Amiban appears in a number of paintings that William Fraser commissioned of Rania. She is seen carrying water pots on her head whilst balancing a baby on her hip in The village of Jeewah Moocuddum, attached to Rania (The Edith and Stuart Cary Welch Collection, Sotheby’s London, 25 October 2023, lot 62), then in A street scene in the village of Rania (Falk and Archer, 1989, pl.72), she is depicted seated on the ground spinning cotton with her young daughter standing alongside. Again in The David Collection portrait of Salabat Bhatti and villagers at Rania, where she is described in William’s hand as ‘Amiban, Rajput [of the] tribe Makhokar, inhabitant of Bhatrani, sister-in-law of Khwaju Soha’. Yutikha Sharma (Branfoot (ed.) 2018, p.211) also suggests Amiban could be the young woman portrayed in Two women and a male buffalo in the village of Rania, in the Victoria & Albert Museum (IS.13-1989). And in Villagers at Rania (Simon Ray, 2012, no.69, Falk and Archer 1989, pl.75), Amiban is shown in an almost identical pose accompanied by a young boy. In the majority of the portraits Amiban is seen wearing the same purple choli blouse, red embroidered odhni shawl and printed ghagra skirt. Sharma states that ‘Amiban’s repeated appearance in successive group portraits and scenes reiterates her prominent status in the village [Rania] and in Fraser’s personal life.’ (ibid. p.216).

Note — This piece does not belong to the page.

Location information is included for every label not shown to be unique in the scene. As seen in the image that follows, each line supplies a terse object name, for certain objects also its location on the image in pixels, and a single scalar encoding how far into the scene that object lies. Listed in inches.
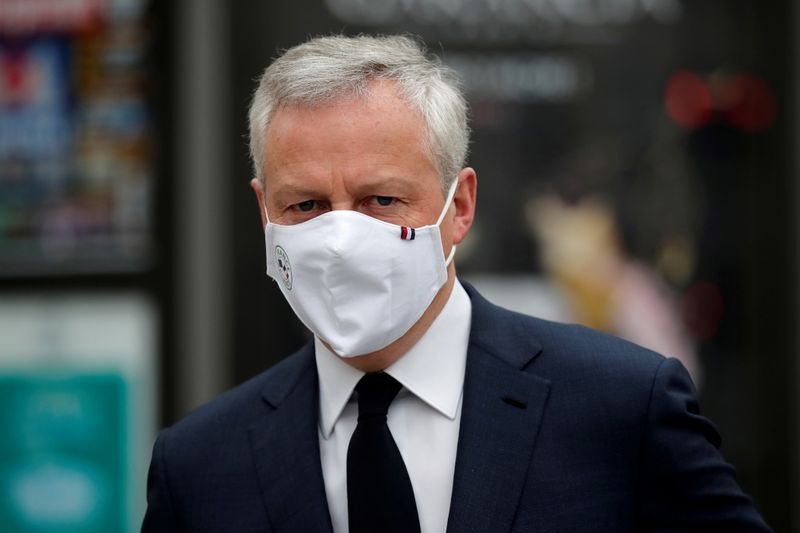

The young boy who stands beside Amiban in the current portrait and Villagers at Rania (Simon Ray, 2012, no.69) has previously been identified as Hazir Khan, brother of Soojah Mal and the son of the tax collector Nijabat Khan. However Dalrymple and Sharma have suggested (Dalrymple and Sharma 2012, p.124) that the boy is in fact Charles Fraser, William and Amiban’s son and that his previous identification as Hazir Khan could have been Fraser’s attempt to hide his son’s existence from his family in Scotland. Papers in the Fraser archive (folio 18, 15 July 1843) include a letter from Major William Brown to James Baillie Fraser, which talks of Brown remaining in India following the death of William and that he was well acquainted with Charles Fraser. ‘I know Charles Fraser, William’s eldest son very intimately and I am exceedingly lucky in being able to speak very highly of him, he is tolerably well off in the custom department and I hope it will not be very long ere he is promoted. I have never met the other boy William but I know he is patronised by Mr Elliott, the Secretary to the Board at Allahabad and I heard that he is doing very well’. (Dalrymple and Sharma 2012, p.124).